Personal information
- Born: 11 August 1993 (age 32) Zaporizhia, Ukraine

Sport
- Country: Ukrainian
- Sport: Diving
- Event: 3 m synchro

Medal record
Women's diving
Representing Ukraine
European Championships
| Silver medal – second place | 2022 Rome | Team event |
| Bronze medal – third place | 2018 Glasgow | Mixed 3m synchro |
European Diving Championships
| Gold medal – first place | 2019 Kyiv | Mixed 3m synchro |
| Silver medal – second place | 2017 Kyiv | Team event |
| Silver medal – second place | 2017 Kyiv | Mixed 3m synchro |
| Bronze medal – third place | 2019 Kyiv | 3m synchro |
Summer Universiade
| Silver medal – second place | 2017 Taipei | Mixed 3m synchro |
World Junior Championships
| Bronze medal – third place | 2010 Tucson | 3m synchro |
European Junior Championships
| Silver medal – second place | 2010 Helsinki | 3m synchro |
| Silver medal – second place | 2010 Helsinki | 1m springboard |

= Viktoriya Kesar =

Ukrainian diver (born 1993)

Viktoriya Yuriyivna Kesar (Вікторія Юріївна Кесарь; born 11 August 1993) is a Ukrainian diver.

==Career==
She is a European champion and medalist.
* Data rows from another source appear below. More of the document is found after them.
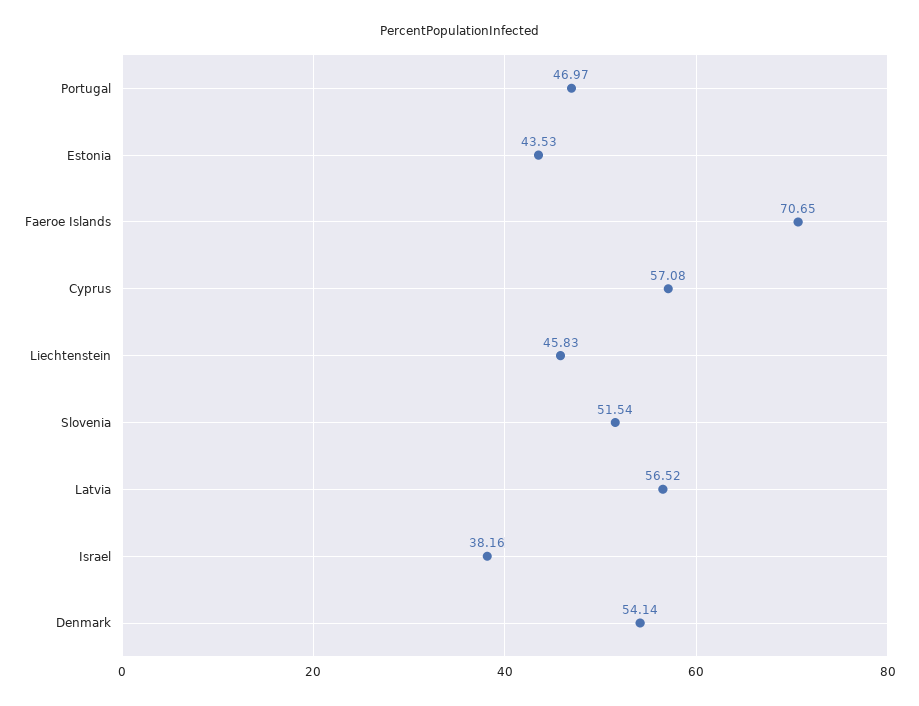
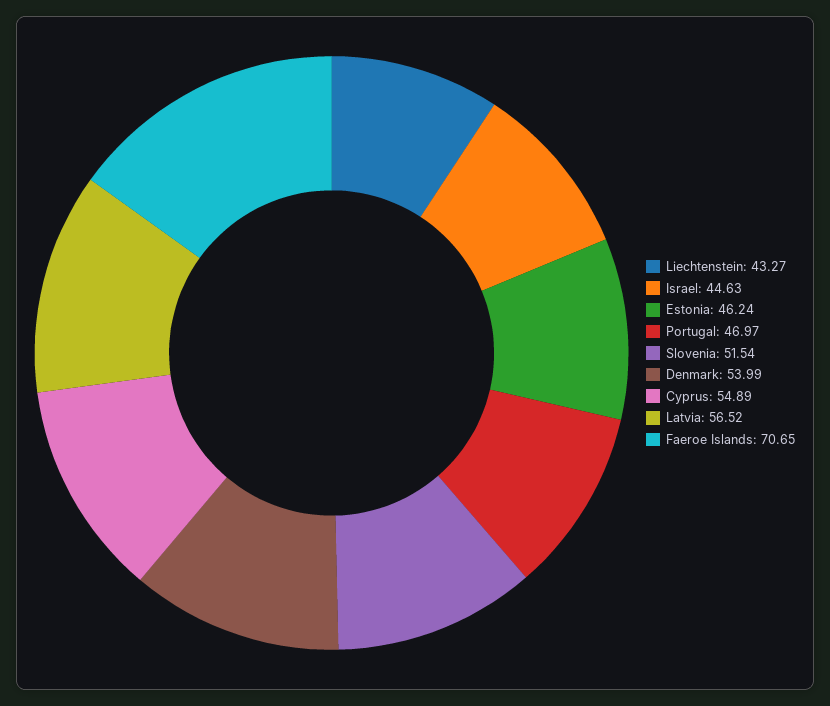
  {
    "Portugal": 46.97,
-   "Estonia": 43.53,
+   "Estonia": 46.24,
    "Faeroe Islands": 70.65,
-   "Cyprus": 57.08,
+   "Cyprus": 54.89,
-   "Liechtenstein": 45.83,
+   "Liechtenstein": 43.27,
    "Slovenia": 51.54,
    "Latvia": 56.52,
-   "Israel": 38.16,
+   "Israel": 44.63,
-   "Denmark": 54.14
+   "Denmark": 53.99
  }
She won her gold medal in 3m synchronized diving with Stanislav Oliferchyk at the 2019 European Diving Championships, they also won silver medals in 2017. In 2019 she also won a bronze medal of the European Championships in 3m synchro diving with her partner Hanna Pysmenska.

In 2017 she won silver medal at the 2017 Summer Universiade.

She competed at the 2024 Summer Olympics where she came 7th in the 3 metre springboard event alongside Hanna Pysmenska.